If you happen to be a creator of data, being aware of NULL and blank values may be important, especially if you're starting data collection from a spreadsheet or text file, and then importing into a database. Sometimes the import process may interpret a blank value as NULL; other times, just as an actual blank value or 0. And spreadsheets typically don't have a native way of designating a NULL state.

The Wikipedia entry on NULL in SQL has a nice summary of the controversy among programmers:

Null has been the focus of controversy and a source of debate because of its associated three-valued logic (3VL), special requirements for its use in SQL joins, and the special handling required by aggregate functions and SQL grouping operators…

For people new to the subject, a good way to remember what null means is to remember that in terms of information, "lack of a value" is not the same thing as "a value of zero"; similarly, "lack of an answer" is not the same thing as "an answer of no". For example, consider the question "How many books does Juan own?" The answer may be "zero" (we know that he owns none) or "null" (we do not know how many he owns, or doesn't own).
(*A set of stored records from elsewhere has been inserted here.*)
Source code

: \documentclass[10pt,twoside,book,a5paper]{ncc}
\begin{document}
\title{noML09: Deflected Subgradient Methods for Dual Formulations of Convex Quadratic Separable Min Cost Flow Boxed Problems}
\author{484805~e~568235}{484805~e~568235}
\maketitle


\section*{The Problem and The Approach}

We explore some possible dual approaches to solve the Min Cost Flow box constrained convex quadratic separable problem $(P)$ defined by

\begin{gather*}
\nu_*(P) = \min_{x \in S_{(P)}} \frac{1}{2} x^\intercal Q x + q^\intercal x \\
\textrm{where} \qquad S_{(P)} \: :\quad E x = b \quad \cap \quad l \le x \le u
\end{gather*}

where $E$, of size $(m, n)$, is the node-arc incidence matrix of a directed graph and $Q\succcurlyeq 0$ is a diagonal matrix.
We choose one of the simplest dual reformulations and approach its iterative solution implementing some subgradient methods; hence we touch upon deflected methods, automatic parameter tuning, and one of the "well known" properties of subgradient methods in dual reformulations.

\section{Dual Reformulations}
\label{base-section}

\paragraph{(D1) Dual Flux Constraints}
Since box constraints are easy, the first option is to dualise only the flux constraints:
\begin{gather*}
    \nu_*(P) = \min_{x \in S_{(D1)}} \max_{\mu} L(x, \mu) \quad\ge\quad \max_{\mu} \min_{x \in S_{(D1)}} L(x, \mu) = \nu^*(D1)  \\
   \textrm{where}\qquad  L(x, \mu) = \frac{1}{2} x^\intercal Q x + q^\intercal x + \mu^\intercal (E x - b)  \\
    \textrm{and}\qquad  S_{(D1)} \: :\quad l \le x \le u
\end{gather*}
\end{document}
In a database table, the column reporting this answer would start out with a value of null, and it would not be updated with "zero" until we have ascertained that Juan owns no books.

Conclusion

The main point of this brief lesson was to make you aware of the existence of NULL – some of the datasets I've imported into MySQL via Sequel Pro have treated blank values as blank. And in SQLite, the import process has treated the values as NULL states.

At left is a table in MySQL/Sequel Pro that came in from a CSV file. Apparently, Sequel Pro considered blank values to be blank. At right, SQLite Manager treated the blank values as NULL, which is signified as pink-colored cells:

img

As a result, the following query will not return the same results across the two datasets:

SELECT first_name, middle_name, last_name
  FROM members
  WHERE middle_name != ''

img

So, on an immediate, practical level, you will want to know the NULL syntax in order to make valid queries, and you may have to check the table structure yourself to see what's going on. And if you are importing datasets on your own, now you have one more data-integrity issue to be mindful of.